There are important muscles which attach to the outer prominence of the thigh bone (greater trochanter of the femur) by wide flat tendons. The bony prominence is lubricated from the overlying skin by a fluid filled sac called the trochanteric bursa. This bursa can become inflamed (bursitis) because of overuse or due to small tears in the broad flat tendons of the gluteus medius and minimus. Pain is felt over this prominent area and the cardinal feature is that is painful to lie on the affected side. Diagnosis is confirmed on MRI or ultrasound scans and by excluding other hip conditions: occasionally pain coming from the hip joint is felt in this area.
The mainstay of treatment is injections of a cocktail of local anaesthetic and anti-inflammatory steroid into the area, ideally whilst visualising the area by ultrasound to ensure accuracy. Whilst two or three injections are sufficient for the majority of patients, more refractory cases may require injection with platelet rich plasma (PRP). This is a new, but promising, technique which delivers the body’s own healing factors directly to the damaged area. Surgery for trochanteric pain is used as a last resort because its success rate is only 50-65%.
Young women commonly experience clicking at the front of the hip. This is due to the tendon of the psoas muscle flicking either side of the prominence of the hip joint as it passes from inside the pelvis to its attachment at the top of the femur. This is usually entirely normal. However an increase in clicking associated with pain may warrant attention as it may indicate other problems in the hip joint such as hip dysplasia or a labral tear. Diagnosis is confirmed with a dynamic ultrasound scan and by excluding other hip conditions with X-ray, MRI and possible CT scan.
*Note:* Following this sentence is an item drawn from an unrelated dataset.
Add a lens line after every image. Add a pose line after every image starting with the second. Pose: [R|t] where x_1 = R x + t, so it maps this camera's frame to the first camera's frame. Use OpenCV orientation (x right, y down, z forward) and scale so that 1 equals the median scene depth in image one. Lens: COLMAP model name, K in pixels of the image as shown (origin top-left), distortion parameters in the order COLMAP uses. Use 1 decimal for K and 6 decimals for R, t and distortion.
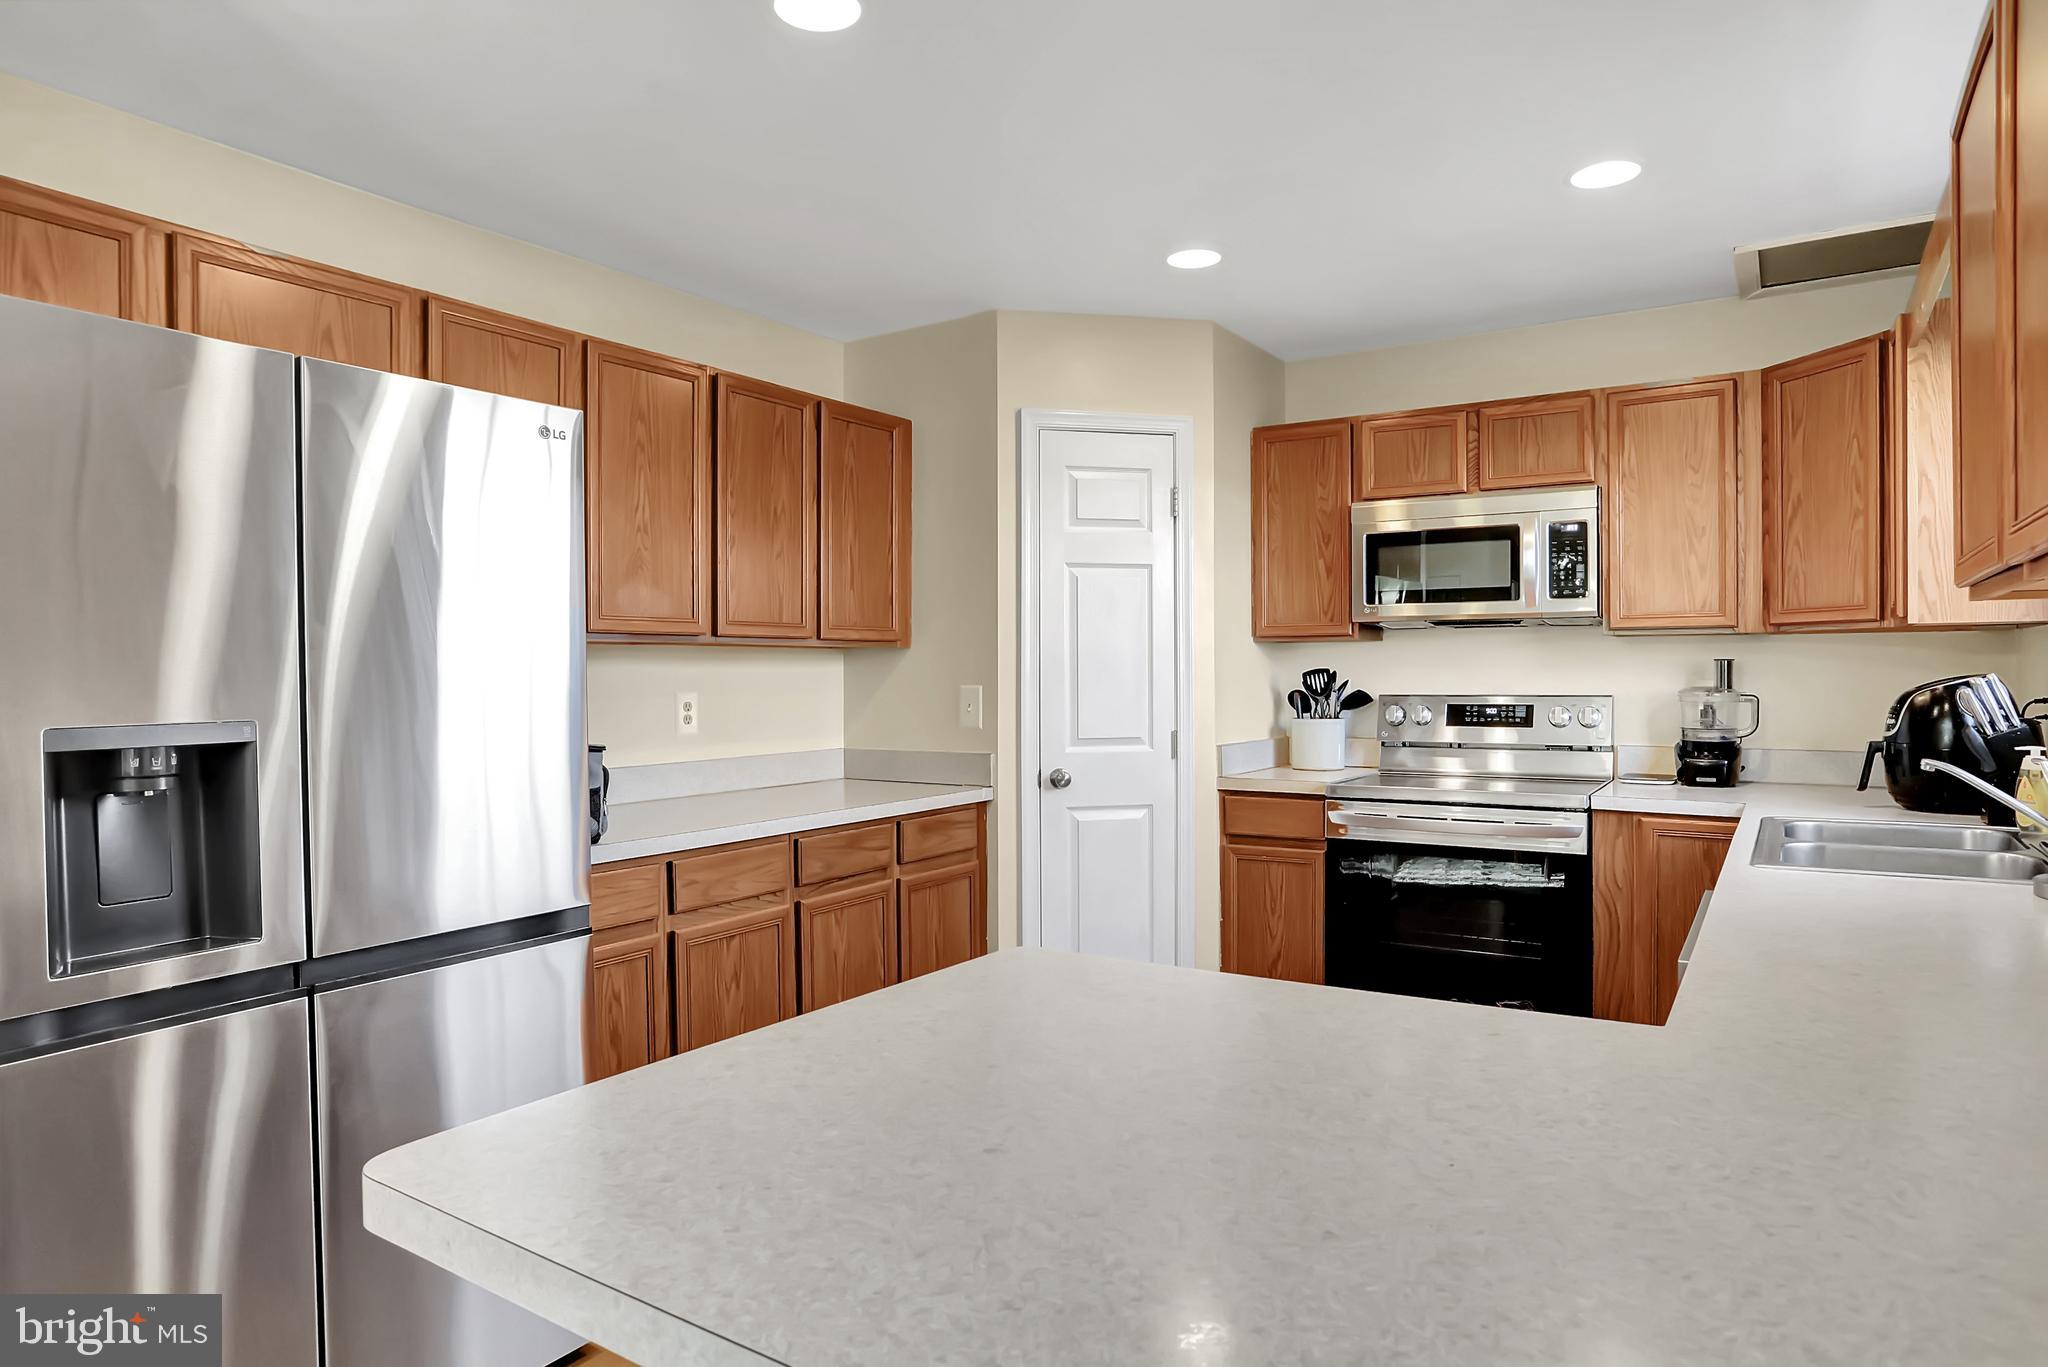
lens RADIAL K [[1205.2, 0, 1024.0], [0, 1205.2, 683.5], [0, 0, 1]] dist [-0.094987, 0.104574]
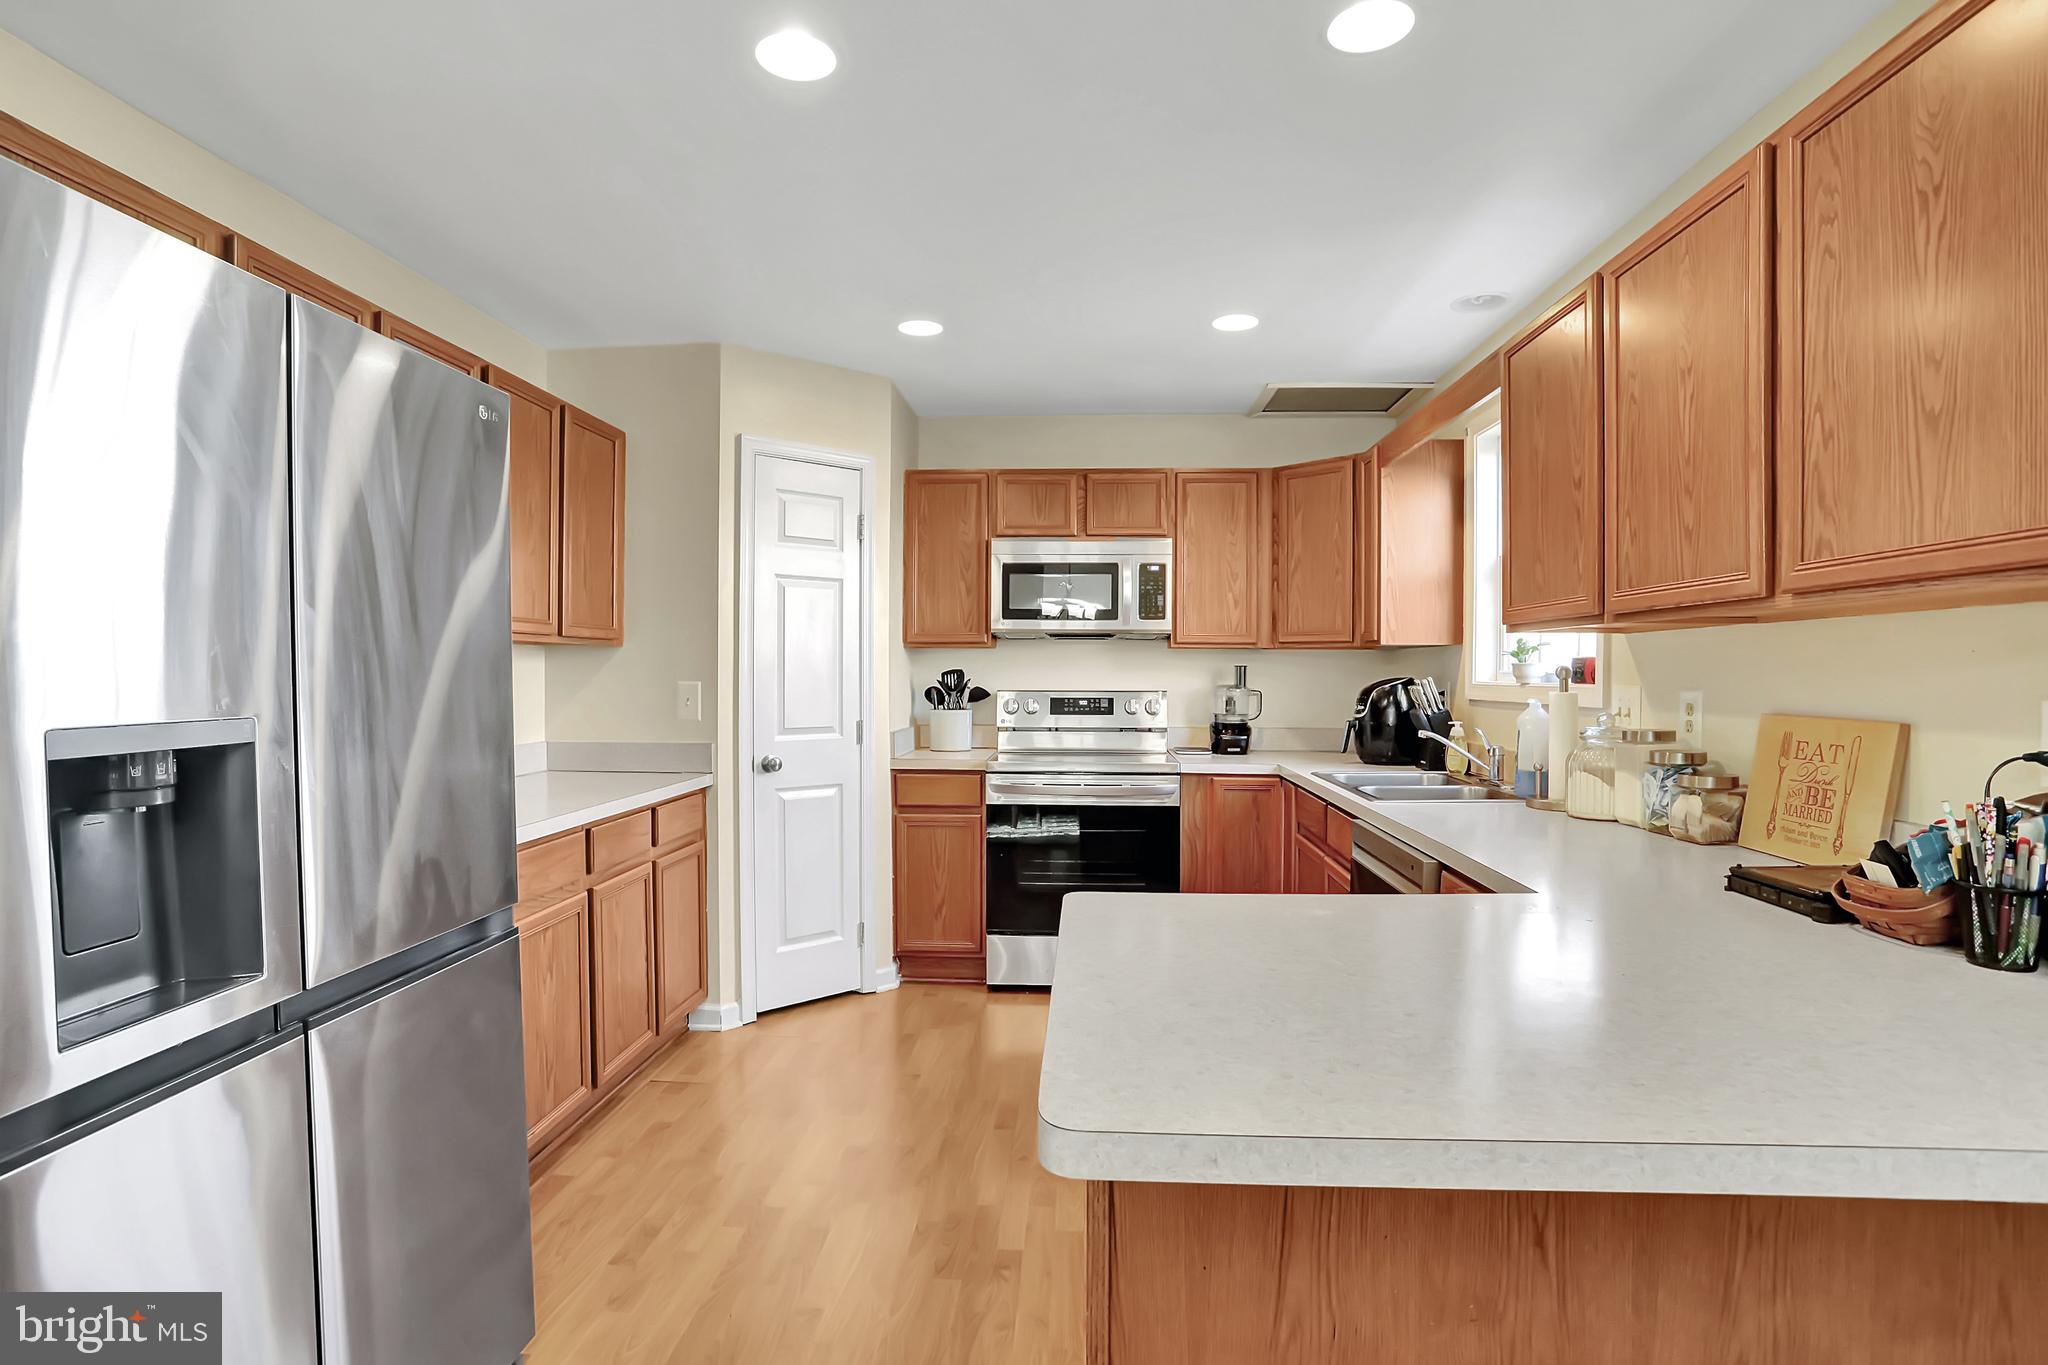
lens RADIAL K [[1024.8, 0, 1009.8], [0, 1024.8, 691.5], [0, 0, 1]] dist [-0.071452, 0.027453]
pose [[0.871605, -0.000251, 0.490208, -0.254978], [-0.004403, 0.999956, 0.008342, 0.001647], [-0.490188, -0.009429, 0.871566, 0.052507]]
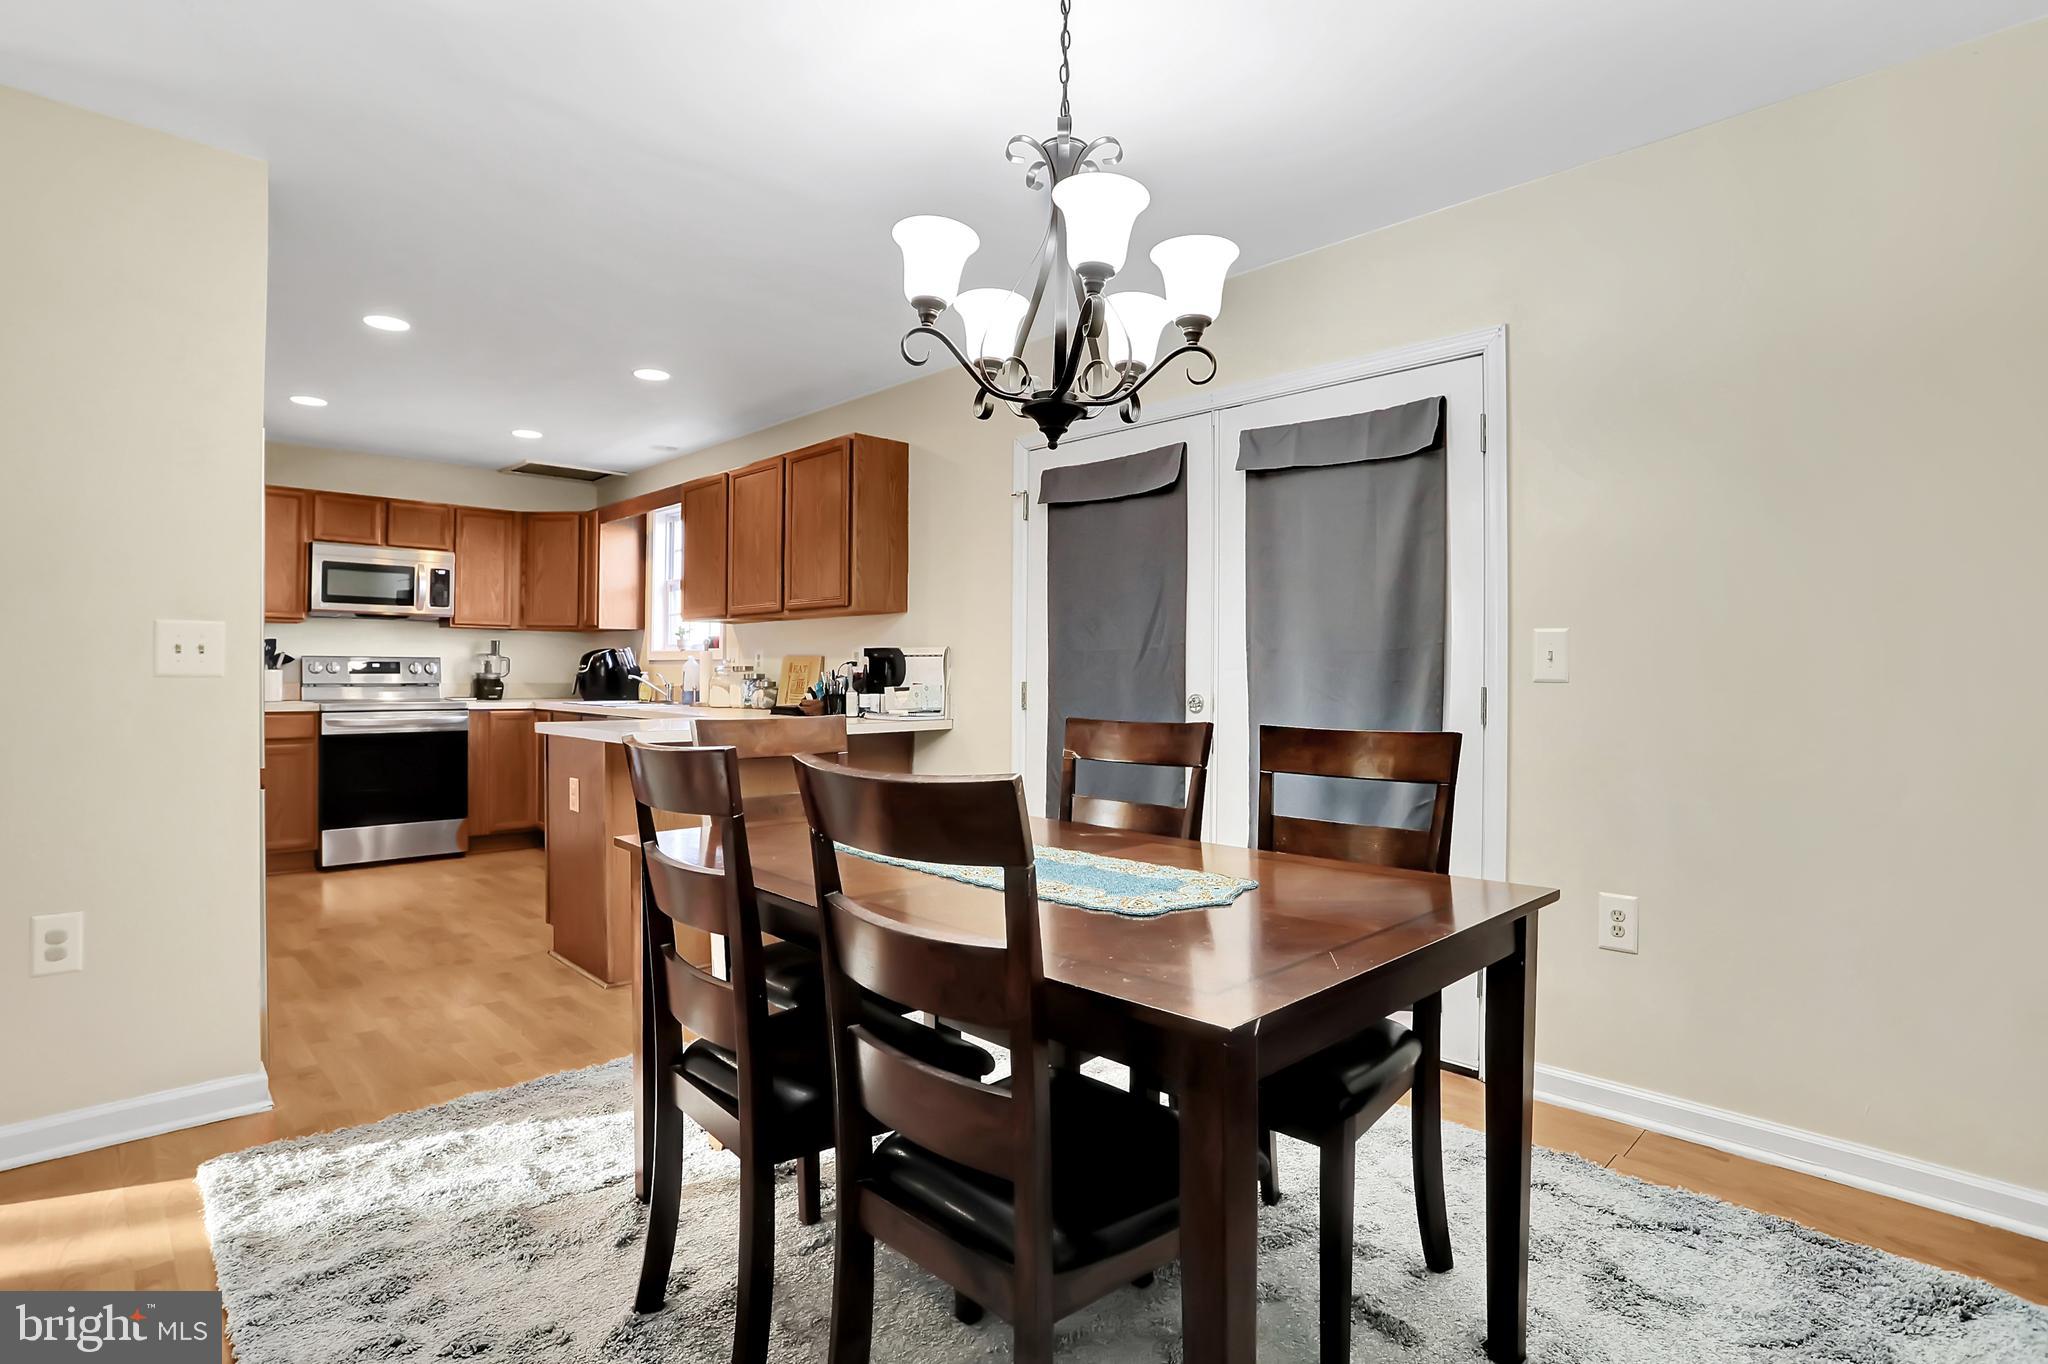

Provided there are no other hip conditions, the mainstay of treatment is physiotherapy to stretch the tendon and strengthen the muscles of the hip girdle and core. Occasionally an injection of a cocktail of local anaesthetic and anti-inflammatory steroid into the tendon as it passes over the hip joint is necessary. Very rarely arthroscopic surgical release of the tendon is necessary; this may be done arthroscopically or open determined by the circumstances.
Snapping ilio-tibial band (ITB)
The ilio-tibial band (ITB) is a ribbon of fibrous tissue that originates on the outside of the pelvis and attaches to the outer side of the knee. As it passes over the outside of the hip it may flick in front of and behind the bony prominence (greater trochanter) causing clicking or pain from trochanteric bursitis. The condition is most common in young women. Provided there are no other hip conditions, the mainstay of treatment is physiotherapy to stretch the ITB and strengthen the muscles of the hip girdle and core.Occasionally an injection of a cocktail of local anaesthetic and anti-inflammatory steroid into the tendon as it passes over the trochanter is necessary. Surgical release of the ITB is very successful but is only occasionally required.
Whilst avascular necrosis (AVN) can affect many areas of the skeleton, its consequences are perhaps most serious when it affects the head of the femur: the ball of the ball and socket joint. Usually no cause is identified but it may follow severe fractures round the hip, prolonged treatment with steroids (often in the context of kidney disease or chemotherapy), alcohol abuse and various metabolic disorders. Sickle cell disease is the commonest cause of AVN in Mr Bankes’ practice and he has extensive experience of treating the condition in this patient group.
The condition is characterised by disruption to the blood supply of the femoral head, making the bone extremely painful. Pain in the groin and upper thigh that tends to be particularly bad at night in the presence of a normal range of motion are the hallmarks of early disease. Intervention at this early stage to decompress bone by drilling (core decompression) can relieve pain and stimulate healing of the bone, provided not too much bone is affected.
Bisphosphonate therapy may also be helpful in the early stages. As well as being painful, dead bone is also soft and so the affected area may collapse, leading to flattening of the femoral head. In addition the cartilage no longer adheres to the dead bone. These two factors combine to produce secondary osteoarthritis. In this circumstance total hip replacement may be necessary when there are significant progressive symptoms.Given the improvement in results of hip replacements in younger patients, there has been a move away from femoral osteotomy and vascularised fibular bone graft procedures.